Rating - Read (if not this novel, then something from this series)
My current aim is to find mystery novelist who is engaging. P.D. James was a favourite but her recent work just does not compare with her old stuff. I never took a liking to Ruth Rendell. I like Elizabeth George’s writing, but don’t like the usual pointlessness of the endings. So I have been trying and discarding various authors. After this book, it looks like Ian Rankin may just get further custom from me.
The story has the usual mystery/thriller settings. A popular and much-loved MP, Gregor Jack, is caught in a high-end Edinburgh brothel on the night the police decide to raid the place. Jack’s woes multiply when his wife disappears a little after. Inspector Rebus starts peeling Jack’s life and the circumstances surrounding the raid and the disappearance of Mrs Jack.
Strip Jack is advertised as an Inspector Rebus novel (I guess fans of Ian Rankin know this character as a part of a series).

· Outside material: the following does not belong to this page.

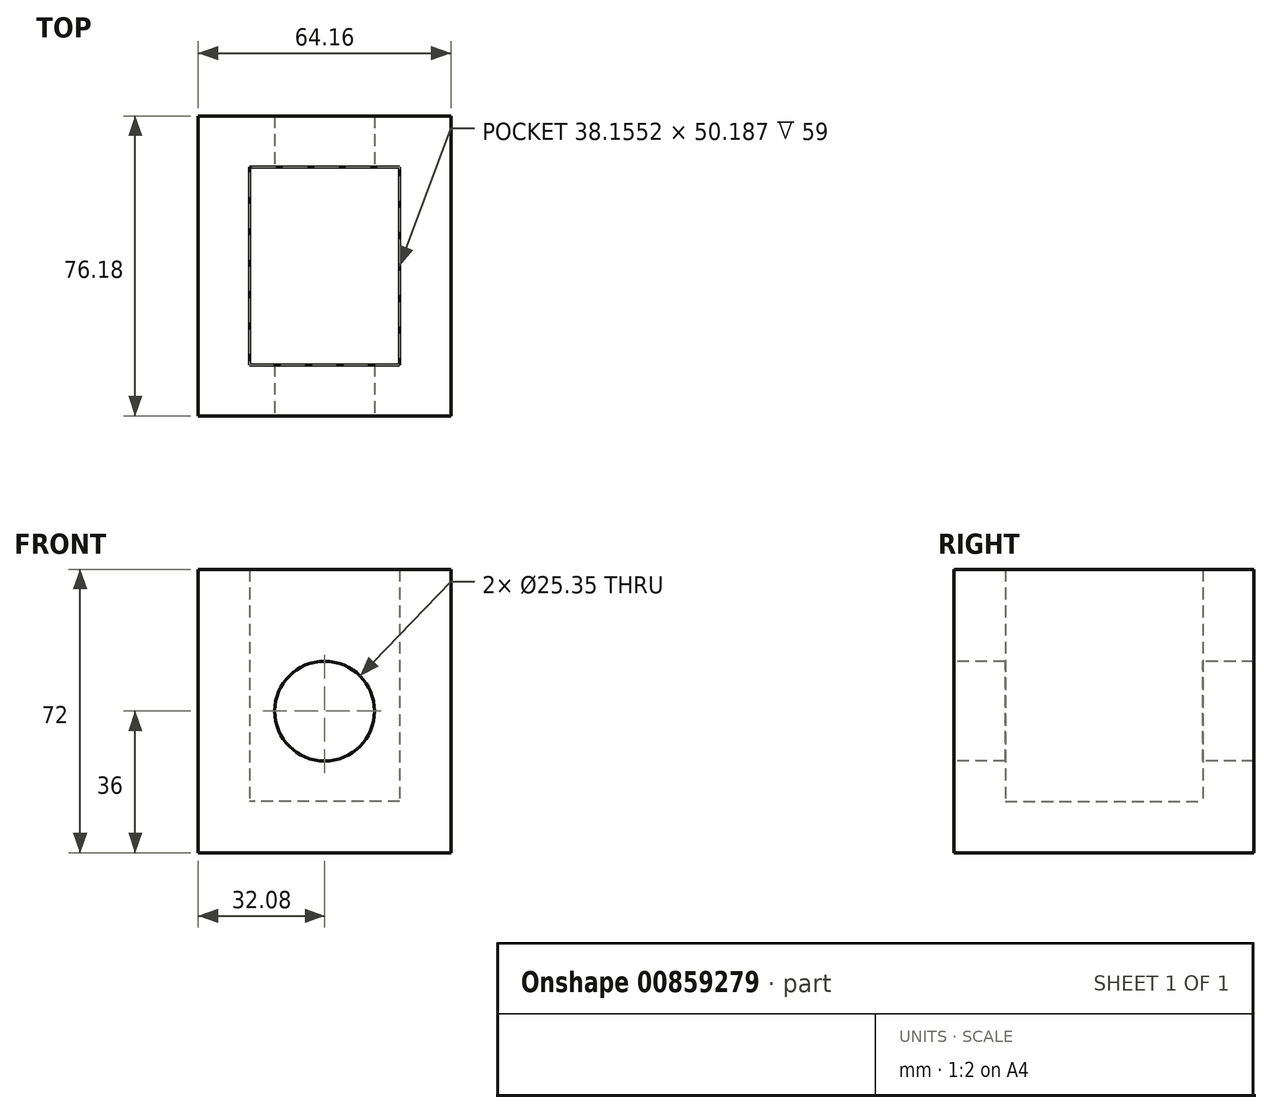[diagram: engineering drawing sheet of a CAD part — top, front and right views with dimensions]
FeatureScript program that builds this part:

It was my first ride with Rebus and he comes out pretty Ok. Somewhat similar to P.D.James’s Adam Dalgliesh – tied to police work, taking it slow and easy when it comes to relationships, astute and broods a lot. Since Dalgliesh is one of my favourite detective characters, I took a shine to Rebus also quite quickly.
The story is set in Edinburgh, familiar landscape for the author. It is interesting to wander with the author within the city as also into the Scottish countryside. It is also strange to see London appear in the periphery somewhere, instead of taking centrestage.
The writing, like the main character, is sort of P.D.James but not entirely so. It holds your interest. Rebus’s wisecracks, wit and puns could have been annoying, but thankfully they stop before they are overdone. The interaction between the detective team is especially interesting, given the friendliness woven with the one-upmanship that would happen in real life.
When I was younger, the ending of a thriller always used to be a big thing. Now, I am past the stage where I look for a big ‘oh my gosh, I did not see that coming’. When the ending comes, it is nice to know it all ties up logically on why things went the way they did. By that count, Rankin handles the ending quite decently in this novel.
For anyone looking to explore a detective series, this seems like a promising author to check out. (Unless of course I am the last person to read Rankin – which is entirely possible).